Speaking ahead of the Irish Council for Social Housing annual conference (10th-11th October), Campbell said: “Finding new routes for approved housing bodies [AHBs] to fund more social housing is critical.

“Regulation of the sector is part of the answer – ensuring that housing associations are well-governed, well-managed, financially viable, and providing homes and services that meet the needs of present and future tenants and local authority partners.”

In the Republic of Ireland, Campbell Tickell has worked with the government’s Housing Agency and its Regulation Office, developing all three regulatory standards (finance, governance, and performance).
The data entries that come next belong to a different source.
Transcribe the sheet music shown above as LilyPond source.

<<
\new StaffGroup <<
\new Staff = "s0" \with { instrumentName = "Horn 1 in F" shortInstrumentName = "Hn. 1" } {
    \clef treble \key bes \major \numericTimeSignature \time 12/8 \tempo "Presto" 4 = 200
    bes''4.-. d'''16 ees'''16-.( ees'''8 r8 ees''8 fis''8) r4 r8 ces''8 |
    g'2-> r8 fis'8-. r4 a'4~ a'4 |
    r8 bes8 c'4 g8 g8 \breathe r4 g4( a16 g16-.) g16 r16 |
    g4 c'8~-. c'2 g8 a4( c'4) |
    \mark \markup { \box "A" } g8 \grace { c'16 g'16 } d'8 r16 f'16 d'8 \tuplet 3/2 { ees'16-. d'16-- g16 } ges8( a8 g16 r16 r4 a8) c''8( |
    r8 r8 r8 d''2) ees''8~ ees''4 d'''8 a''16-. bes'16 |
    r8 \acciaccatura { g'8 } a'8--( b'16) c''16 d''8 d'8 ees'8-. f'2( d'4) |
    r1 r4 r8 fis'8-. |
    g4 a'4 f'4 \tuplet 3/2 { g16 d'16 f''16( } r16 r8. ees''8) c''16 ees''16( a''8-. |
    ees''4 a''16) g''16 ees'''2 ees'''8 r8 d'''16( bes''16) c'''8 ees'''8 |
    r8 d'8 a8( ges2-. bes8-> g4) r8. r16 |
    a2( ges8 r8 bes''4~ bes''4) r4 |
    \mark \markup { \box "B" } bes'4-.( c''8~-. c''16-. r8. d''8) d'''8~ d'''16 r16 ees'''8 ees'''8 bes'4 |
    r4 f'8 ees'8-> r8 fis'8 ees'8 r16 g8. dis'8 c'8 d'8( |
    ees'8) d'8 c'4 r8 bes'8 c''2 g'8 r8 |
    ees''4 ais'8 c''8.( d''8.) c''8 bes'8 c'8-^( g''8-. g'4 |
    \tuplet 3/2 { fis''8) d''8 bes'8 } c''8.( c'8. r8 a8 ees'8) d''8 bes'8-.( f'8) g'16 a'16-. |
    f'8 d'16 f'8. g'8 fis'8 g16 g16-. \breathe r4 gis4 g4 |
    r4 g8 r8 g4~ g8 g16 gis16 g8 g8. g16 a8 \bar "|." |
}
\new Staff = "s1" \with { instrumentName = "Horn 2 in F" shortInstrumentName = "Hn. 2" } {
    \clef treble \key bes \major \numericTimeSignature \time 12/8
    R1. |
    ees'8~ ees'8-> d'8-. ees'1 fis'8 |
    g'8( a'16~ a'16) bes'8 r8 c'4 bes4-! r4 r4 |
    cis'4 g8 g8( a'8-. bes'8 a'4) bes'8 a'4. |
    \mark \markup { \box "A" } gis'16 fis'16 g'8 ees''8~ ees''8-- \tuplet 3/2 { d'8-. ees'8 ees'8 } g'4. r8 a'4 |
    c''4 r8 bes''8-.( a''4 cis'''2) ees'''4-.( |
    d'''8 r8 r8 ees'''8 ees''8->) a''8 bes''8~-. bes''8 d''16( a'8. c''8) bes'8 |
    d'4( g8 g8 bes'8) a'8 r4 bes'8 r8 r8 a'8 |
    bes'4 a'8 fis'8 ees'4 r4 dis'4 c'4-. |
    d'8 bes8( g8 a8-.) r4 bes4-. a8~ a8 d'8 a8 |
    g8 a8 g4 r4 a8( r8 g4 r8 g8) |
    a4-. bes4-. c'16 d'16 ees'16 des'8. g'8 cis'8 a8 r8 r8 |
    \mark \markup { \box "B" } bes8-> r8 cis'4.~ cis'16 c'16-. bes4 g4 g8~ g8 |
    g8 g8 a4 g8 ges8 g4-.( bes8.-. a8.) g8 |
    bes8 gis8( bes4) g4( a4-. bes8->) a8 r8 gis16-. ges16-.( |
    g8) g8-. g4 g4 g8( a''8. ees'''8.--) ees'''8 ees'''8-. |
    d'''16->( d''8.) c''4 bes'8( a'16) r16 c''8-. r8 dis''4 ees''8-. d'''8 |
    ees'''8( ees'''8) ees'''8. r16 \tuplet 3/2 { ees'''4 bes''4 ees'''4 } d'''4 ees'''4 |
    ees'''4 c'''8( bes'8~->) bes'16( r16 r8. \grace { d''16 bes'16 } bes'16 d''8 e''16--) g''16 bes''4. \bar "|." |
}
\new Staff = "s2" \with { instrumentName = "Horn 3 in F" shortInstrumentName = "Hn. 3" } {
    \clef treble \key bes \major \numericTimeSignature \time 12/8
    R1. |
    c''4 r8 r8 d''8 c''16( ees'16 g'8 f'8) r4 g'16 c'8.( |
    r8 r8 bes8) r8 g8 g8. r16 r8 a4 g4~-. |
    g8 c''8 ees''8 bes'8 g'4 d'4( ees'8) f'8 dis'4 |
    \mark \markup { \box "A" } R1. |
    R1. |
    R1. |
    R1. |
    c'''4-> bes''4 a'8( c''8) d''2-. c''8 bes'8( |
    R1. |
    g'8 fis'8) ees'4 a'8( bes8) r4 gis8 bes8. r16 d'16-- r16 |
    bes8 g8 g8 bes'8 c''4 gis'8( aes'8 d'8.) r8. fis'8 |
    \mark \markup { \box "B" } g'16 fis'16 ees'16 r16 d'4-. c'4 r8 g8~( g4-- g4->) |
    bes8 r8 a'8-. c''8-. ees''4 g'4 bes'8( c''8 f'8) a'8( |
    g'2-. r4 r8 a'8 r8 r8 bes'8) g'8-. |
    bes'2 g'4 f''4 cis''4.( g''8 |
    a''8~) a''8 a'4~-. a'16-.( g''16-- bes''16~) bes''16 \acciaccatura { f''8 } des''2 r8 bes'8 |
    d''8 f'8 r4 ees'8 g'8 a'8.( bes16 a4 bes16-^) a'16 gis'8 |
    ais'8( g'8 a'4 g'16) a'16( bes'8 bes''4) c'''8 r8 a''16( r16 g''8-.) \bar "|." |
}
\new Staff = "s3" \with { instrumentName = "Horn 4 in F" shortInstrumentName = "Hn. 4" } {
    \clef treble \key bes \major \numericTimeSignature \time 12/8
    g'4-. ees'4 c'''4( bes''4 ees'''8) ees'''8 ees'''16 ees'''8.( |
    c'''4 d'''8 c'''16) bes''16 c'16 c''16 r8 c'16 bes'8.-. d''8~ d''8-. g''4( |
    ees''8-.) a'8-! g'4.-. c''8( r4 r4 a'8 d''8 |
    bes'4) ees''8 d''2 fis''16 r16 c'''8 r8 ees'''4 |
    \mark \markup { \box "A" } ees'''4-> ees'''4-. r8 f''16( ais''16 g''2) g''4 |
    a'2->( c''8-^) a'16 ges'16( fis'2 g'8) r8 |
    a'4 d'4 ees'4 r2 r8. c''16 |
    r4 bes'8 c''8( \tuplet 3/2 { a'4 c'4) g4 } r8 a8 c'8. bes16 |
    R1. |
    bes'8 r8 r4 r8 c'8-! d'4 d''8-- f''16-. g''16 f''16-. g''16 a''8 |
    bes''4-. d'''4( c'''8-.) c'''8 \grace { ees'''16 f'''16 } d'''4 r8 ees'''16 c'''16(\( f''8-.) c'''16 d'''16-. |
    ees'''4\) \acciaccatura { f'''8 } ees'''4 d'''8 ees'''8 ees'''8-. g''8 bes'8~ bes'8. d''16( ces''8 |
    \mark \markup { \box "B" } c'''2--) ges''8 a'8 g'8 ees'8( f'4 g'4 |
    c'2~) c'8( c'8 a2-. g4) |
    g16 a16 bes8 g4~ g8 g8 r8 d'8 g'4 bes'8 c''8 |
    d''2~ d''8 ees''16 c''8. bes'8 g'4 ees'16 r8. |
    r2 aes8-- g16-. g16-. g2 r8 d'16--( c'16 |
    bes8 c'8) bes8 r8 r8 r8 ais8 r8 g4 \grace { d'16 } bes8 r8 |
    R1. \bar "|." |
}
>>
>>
It has also supported most of the larger AHBs, many medium-sized and smaller organisations, as well as care and support providers and councils.

“Organisations that are sufficiently robust and well organised will be in a far stronger position to be able to access commercial loans, alongside government funding, in order to drive up the supply of high quality, affordable housing,” said Campbell.

“The UK experience has been that regulation has been worth around half a percent in lower borrowing costs for housing development.”

Draft legislation, the Housing (Regulation of Approved Housing Bodies) Bill, was published in late summer and has begun its journey through the Dáil.

It seeks to move the regulation of AHB’s from a voluntary to a mandatory basis.

The Bill is now being debated in the Dáil, with approval sought by the end of the year for potential implementation in 2020.

Speaking on the housing regulation, Campbell said: “This is an important milestone on the journey to enabling AHBs to step up and meet the challenges of housing supply.

“The legislation will give the regulator new powers to take action in instances of poor practice, which have in individual cases damaged the reputation of the wider charitable and non-profit sector.”